Tiny state, big international NGO footprint
DORSET, Vt. (AP) From a converted garage in Dorset, James Hathaway helps rid Afghanistan and Vietnam of land mines. A few miles away in Manchester, Kathleen Colson helps women in northern Kenya start businesses.
They are just a few of the nonprofit, non-governmental organizations that call Vermont home while doing work worldwide in fields as varied as promoting democracy or clean water. Besides working on development projects in some of the remotest and neediest parts of the globe, the organizations are also pumping millions of dollars and hundreds of jobs into the Vermont economy.
These are people who are willing to think big with small resources.

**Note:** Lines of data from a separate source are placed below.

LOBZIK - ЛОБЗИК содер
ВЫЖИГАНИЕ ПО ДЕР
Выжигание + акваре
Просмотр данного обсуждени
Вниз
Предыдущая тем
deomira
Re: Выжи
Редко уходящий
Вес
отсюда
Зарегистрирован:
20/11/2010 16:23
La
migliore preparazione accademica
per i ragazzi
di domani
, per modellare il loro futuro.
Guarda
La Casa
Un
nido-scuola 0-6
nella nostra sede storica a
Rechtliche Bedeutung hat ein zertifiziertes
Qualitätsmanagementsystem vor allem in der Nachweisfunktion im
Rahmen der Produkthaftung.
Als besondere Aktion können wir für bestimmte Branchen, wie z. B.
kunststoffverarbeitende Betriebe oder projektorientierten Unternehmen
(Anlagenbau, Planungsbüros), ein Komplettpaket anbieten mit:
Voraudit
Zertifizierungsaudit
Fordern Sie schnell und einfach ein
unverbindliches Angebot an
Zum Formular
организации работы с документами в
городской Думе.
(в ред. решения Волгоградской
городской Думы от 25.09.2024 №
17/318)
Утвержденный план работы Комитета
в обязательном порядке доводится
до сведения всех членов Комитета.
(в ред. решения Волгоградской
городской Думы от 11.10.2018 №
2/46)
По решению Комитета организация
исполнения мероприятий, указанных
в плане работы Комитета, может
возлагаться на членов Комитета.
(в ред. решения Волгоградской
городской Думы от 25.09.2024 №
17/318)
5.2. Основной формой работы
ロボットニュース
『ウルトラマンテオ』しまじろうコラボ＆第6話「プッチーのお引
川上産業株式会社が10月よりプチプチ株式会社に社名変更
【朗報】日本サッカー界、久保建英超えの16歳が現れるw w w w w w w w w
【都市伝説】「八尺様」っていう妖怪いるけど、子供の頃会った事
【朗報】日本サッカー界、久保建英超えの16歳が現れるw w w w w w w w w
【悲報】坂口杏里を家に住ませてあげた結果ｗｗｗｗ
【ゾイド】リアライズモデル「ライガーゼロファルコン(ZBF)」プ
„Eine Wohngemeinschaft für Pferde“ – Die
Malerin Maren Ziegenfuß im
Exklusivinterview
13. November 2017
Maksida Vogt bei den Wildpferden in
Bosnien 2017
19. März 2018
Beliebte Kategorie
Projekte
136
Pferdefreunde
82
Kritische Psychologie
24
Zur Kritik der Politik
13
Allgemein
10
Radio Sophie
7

They will go out of their way to make relationships with anyone that they can and to make believers out of all they come across because the passion is so genuine, said Peace Corps recruiter Brian Melman, who earned a graduate degree at the University of Vermont in Burlington and has also lived in Montpelier.
<snip>
Melman said that the same sense of community and the desire to help that he sees in Peace Corps volunteers is what led Vermonters to form nonprofits, in many cases based on work they did while overseas in the Peace Corps or other service. Vermont, per capita, produces more Peace Corps volunteers than any other state.
Burlington, he said, was just absolutely awash with nonprofits, Melman said. We used to joke that there were more nonprofits than people.